Alongside this clinical work, Huma has also been working on a number of trials and research, including a phase 4 study on one of the Covid-19 vaccines that has been getting distributed under emergency authorization (this is a regulatory process that comes in the wake of that authorization).
It’s also been continuing to contribute essential data to ongoing medical research. One that the company can disclose that is not directly related to Covid-19 is a heart study for Bayer; and one that is related to Covid-19 — finding better biomarkers (specifically in looking at digital phenotypes) to detect Covid-19 infections earlier — called the Cambridge Fenland study.
This long list of work has meant that Huma still has much of its Series B in the bank, and so it’s also been turning its attention to humanitarian work, donating resources to India and other countries still in the throes of their own Covid-19 crises.
Although startups that bridge the worlds of medicine and technology can be very long plays, the last year has shown not just how vital it is to invest in the smartest of these to see out their ambitions for the greater good of all of us, but that, when they do have their breakthroughs, it can prove to be a huge thing for the companies and investors. BioNTech’s last year has been nothing short of a stratospheric turnaround, going from a loss-making business to one producing more than $1 billion in profit in the last quarter on the back of its Covid-19 vaccine research and work with Pfizer.
It’s for that reason that so many investors are keen to continue supporting the likes of Huma and the insights it provides.
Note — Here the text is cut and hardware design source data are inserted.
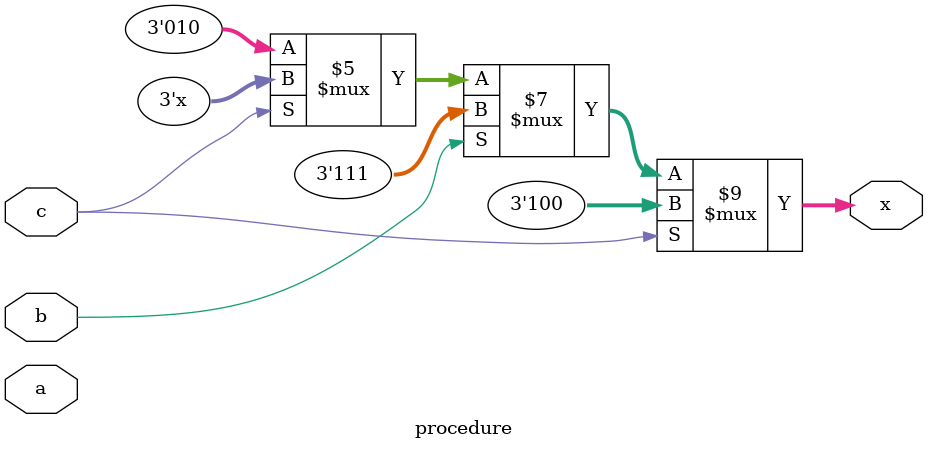
<source format=v>
`timescale 1ns / 1ps


module procedure(a,b,c,x);

input a,b,c; 
output reg [2:0] x;

    always @(c) begin
        
        if(c==0) begin
            x <= 3'b010;
        end
        if(b==1) begin
            x <= 3'b111;
        end
        if(c==1) begin
            x <= 3'b100;
        end        
        
         
        
    end


endmodule

</source>
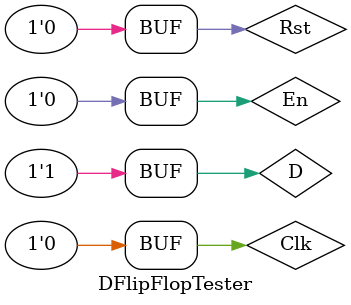
<source format=v>


`timescale 1ns/100ps

module DFlipFlopTester;

  // Define inputs and outputs:
  
  reg Clk, En, Rst, D;
  wire Q;
  
  DFlipFlop MUT (Clk, En, Rst, D, Q);
  
  initial begin
    
    Clk = 0;
    En  = 1;
    Rst = 1;
    D   = 0;
    
  end
  
  initial begin
    #50;
    Rst = 0;
  end
  
  initial begin
    #350;
    En = 0;
  end
  
  initial repeat (20) #20 Clk = ~Clk;
  
  initial begin
    // repeat (10) #30 D = $random;
    D <= #65  1;
    D <= #190 0;
    D <= #265 1;
    D <= #305 0;
    D <= #375 1;
  end
  
  
endmodule
</source>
“Aligned with the vision of Leaps by Bayer, Huma’s expertise and technology will help drive a global paradigm shift towards prevention and care and may boost research efforts using data and digital technology,” said Juergen Eckhardt, Head of Leaps by Bayer, in a statement. “We invest into the most disruptive technologies of our time that have the potential to change the world for the better. As an early investor into Huma we know how perfectly the company fits into that frame as one of the leading digital innovators in healthcare and life sciences.”
“Huma has built a comprehensive remote patient monitoring platform and established a strong track-record and we are excited to be working with Huma to bring its world-leading health technology to new markets in Asia. We believe that together we can advance new digital health products to power better care and research for all,” added Keiji Kojima, EVP of Hitachi’s Smart Life division.